■ What is expected:
Repeat all of the entries, please, keeping each line exact.

START Records shown

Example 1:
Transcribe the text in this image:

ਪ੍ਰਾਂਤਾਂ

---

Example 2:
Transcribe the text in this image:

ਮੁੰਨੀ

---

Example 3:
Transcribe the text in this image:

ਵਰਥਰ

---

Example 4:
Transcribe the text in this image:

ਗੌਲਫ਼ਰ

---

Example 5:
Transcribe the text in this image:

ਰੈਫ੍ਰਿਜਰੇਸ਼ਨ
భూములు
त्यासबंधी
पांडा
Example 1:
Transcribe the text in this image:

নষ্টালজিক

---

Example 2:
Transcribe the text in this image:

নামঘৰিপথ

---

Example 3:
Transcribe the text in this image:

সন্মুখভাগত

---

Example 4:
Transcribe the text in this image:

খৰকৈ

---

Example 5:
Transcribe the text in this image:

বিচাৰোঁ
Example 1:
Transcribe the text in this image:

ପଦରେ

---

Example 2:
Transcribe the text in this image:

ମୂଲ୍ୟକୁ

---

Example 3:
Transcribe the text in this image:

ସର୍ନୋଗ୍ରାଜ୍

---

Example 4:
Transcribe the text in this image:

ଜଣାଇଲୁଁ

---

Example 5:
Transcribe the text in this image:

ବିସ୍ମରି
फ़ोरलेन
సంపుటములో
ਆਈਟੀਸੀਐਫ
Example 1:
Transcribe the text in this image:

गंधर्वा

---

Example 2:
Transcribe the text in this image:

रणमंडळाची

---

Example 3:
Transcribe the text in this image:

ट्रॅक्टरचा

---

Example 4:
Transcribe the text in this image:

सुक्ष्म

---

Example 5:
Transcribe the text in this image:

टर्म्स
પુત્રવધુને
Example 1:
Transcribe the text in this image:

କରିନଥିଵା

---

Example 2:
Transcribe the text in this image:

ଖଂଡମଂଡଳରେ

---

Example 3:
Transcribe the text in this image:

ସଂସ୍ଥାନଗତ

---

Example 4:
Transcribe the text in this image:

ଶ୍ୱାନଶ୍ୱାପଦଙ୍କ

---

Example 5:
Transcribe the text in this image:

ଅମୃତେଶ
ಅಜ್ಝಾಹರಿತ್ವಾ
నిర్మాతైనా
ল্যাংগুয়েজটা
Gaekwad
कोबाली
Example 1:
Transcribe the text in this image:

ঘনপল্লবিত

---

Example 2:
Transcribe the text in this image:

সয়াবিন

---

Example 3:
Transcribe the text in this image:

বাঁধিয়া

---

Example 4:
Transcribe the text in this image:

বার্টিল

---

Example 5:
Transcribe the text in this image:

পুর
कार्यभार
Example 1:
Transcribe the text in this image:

END Records shown

■ Response to the exercise:
Example 1:
Transcribe the text in this image:

ਪ੍ਰਾਂਤਾਂ

---

Example 2:
Transcribe the text in this image:

ਮੁੰਨੀ

---

Example 3:
Transcribe the text in this image:

ਵਰਥਰ

---

Example 4:
Transcribe the text in this image:

ਗੌਲਫ਼ਰ

---

Example 5:
Transcribe the text in this image:

ਰੈਫ੍ਰਿਜਰੇਸ਼ਨ
భూములు
त्यासबंधी
पांडा
Example 1:
Transcribe the text in this image:

নষ্টালজিক

---

Example 2:
Transcribe the text in this image:

নামঘৰিপথ

---

Example 3:
Transcribe the text in this image:

সন্মুখভাগত

---

Example 4:
Transcribe the text in this image:

খৰকৈ

---

Example 5:
Transcribe the text in this image:

বিচাৰোঁ
Example 1:
Transcribe the text in this image:

ପଦରେ

---

Example 2:
Transcribe the text in this image:

ମୂଲ୍ୟକୁ

---

Example 3:
Transcribe the text in this image:

ସର୍ନୋଗ୍ରାଜ୍

---

Example 4:
Transcribe the text in this image:

ଜଣାଇଲୁଁ

---

Example 5:
Transcribe the text in this image:

ବିସ୍ମରି
फ़ोरलेन
సంపుటములో
ਆਈਟੀਸੀਐਫ
Example 1:
Transcribe the text in this image:

गंधर्वा

---

Example 2:
Transcribe the text in this image:

रणमंडळाची

---

Example 3:
Transcribe the text in this image:

ट्रॅक्टरचा

---

Example 4:
Transcribe the text in this image:

सुक्ष्म

---

Example 5:
Transcribe the text in this image:

टर्म्स
પુત્રવધુને
Example 1:
Transcribe the text in this image:

କରିନଥିଵା

---

Example 2:
Transcribe the text in this image:

ଖଂଡମଂଡଳରେ

---

Example 3:
Transcribe the text in this image:

ସଂସ୍ଥାନଗତ

---

Example 4:
Transcribe the text in this image:

ଶ୍ୱାନଶ୍ୱାପଦଙ୍କ

---

Example 5:
Transcribe the text in this image:

ଅମୃତେଶ
ಅಜ್ಝಾಹರಿತ್ವಾ
నిర్మాతైనా
ল্যাংগুয়েজটা
Gaekwad
कोबाली
Example 1:
Transcribe the text in this image:

ঘনপল্লবিত

---

Example 2:
Transcribe the text in this image:

সয়াবিন

---

Example 3:
Transcribe the text in this image:

বাঁধিয়া

---

Example 4:
Transcribe the text in this image:

বার্টিল

---

Example 5:
Transcribe the text in this image:

পুর
कार्यभार
Example 1:
Transcribe the text in this image:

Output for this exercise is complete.